OPINIóN
› Por Fabián Lebenglik
Jorge Glusberg era una personalidad inevitable y en muchos casos imprescindible cuando se debe hablar del mundo del arte y la arquitectura en la Argentina desde fines de la década del ’60. Fue una pieza clave para difundir y pensar estas disciplinas, y se le debe buena parte de la presencia del arte y la arquitectura de nuestro país en el mundo durante muchos años. Su trayectoria exhibe hitos locales, regionales e internacionales. En Brasil, por ejemplo, ya se están organizando actividades para homenajearlo. En el Centro de Arte y Comunicación (CAyC), Glusberg invitó a artistas y pensadores de todo el mundo e hizo por el arte argentino mucho de lo que el Estado no hizo.
Aunque su muerte sucedió lamentablemente la semana pasada, su figura quedó eclipsada desde su defenestración y linchamiento públicos hace casi una década (por motivos que los Tribunales desestimaron), cuando tuvo que abandonar la dirección del Museo Nacional de Bellas Artes (MNBA).
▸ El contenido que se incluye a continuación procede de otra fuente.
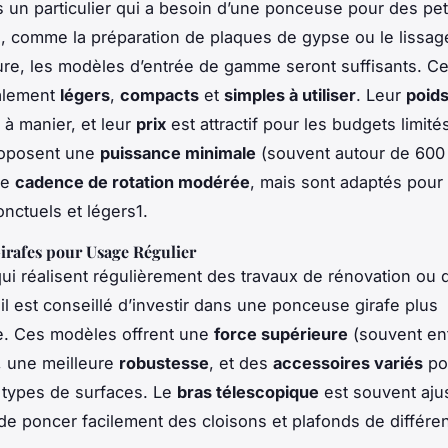
s un particulier qui a besoin d’une ponceuse pour des peti
 comme la préparation de plaques de gypse ou le lissag
ure, les modèles d’entrée de gamme seront suffisants. Ce
alement
légers
,
compacts
et
simples à utiliser
. Leur
poids
 à manier, et leur
prix
est attractif pour les budgets limité
oposent une
puissance minimale
(souvent autour de 600
ne
cadence de rotation modérée
, mais sont adaptés pour
onctuels et légers1.
irafes pour Usage Régulier
ui réalisent régulièrement des travaux de rénovation ou 
 il est conseillé d’investir dans une ponceuse girafe plus
e. Ces modèles offrent une
force supérieure
(souvent ent
, une meilleure
robustesse
, et des
accessoires variés
po
s types de surfaces. Le
bras télescopique
est souvent ajus
de poncer facilement des cloisons et plafonds de différe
Siempre había mucho sobre lo cual debatir y pelearse con Glusberg. Yo discutí públicamente con él; pero su final al frente del MNBA se debió en gran medida al resentimiento de sus detractores y enemigos (que en parte se los ganó y en parte se forjaron solitos, a fuego lento). Dejando de lado las atendibles discusiones ideológicas, teóricas y estéticas, la mayor parte de sus enemigos eran resentidos sin argumentos. Mientras estuvo al frente del MNBA, más allá de sus muchos aciertos, de sus varios desaciertos y desde sus autorizadas (y a veces autoritarias) intervenciones, en quienes lo frecuentábamos en el medio artístico la percepción era que él ponía dinero y recursos de su patrimonio personal y empresarial para superar el indigente presupuesto con que contaba el museo y las cada vez más laberínticas y perfeccionadas trabas burocráticas. Sobre algunas de estas cosas escribí oportunamente aquí mismo, mientras sucedían.
Sus convocatorias fueron muy amplias y sus invitaciones, antes de que se impusieran los tiempos online y el e-mail, eran vociferadas a los cuatro vientos. Su hiperactividad, así como la gran cantidad de cosas simultáneas que hizo por prepotencia de trabajo, a veces le hacían perder de vista cuestiones importantes o tenían una mezcla de democratización del saber con altas dosis de autobombo.
Glusberg fue un autodidacta, un self-made-man (“Yo soy un ruso de Caballito que me hice a mí mismo”, me dijo una vez) que en su avidez por organizar todo tipo de acciones en el mundo del arte muchas veces hacía las cosas con total falta de delicadeza, pero con una capacidad de trabajo, una eficacia organizativa y una generosidad realmente fuera de serie. Glusberg siempre abrió el juego.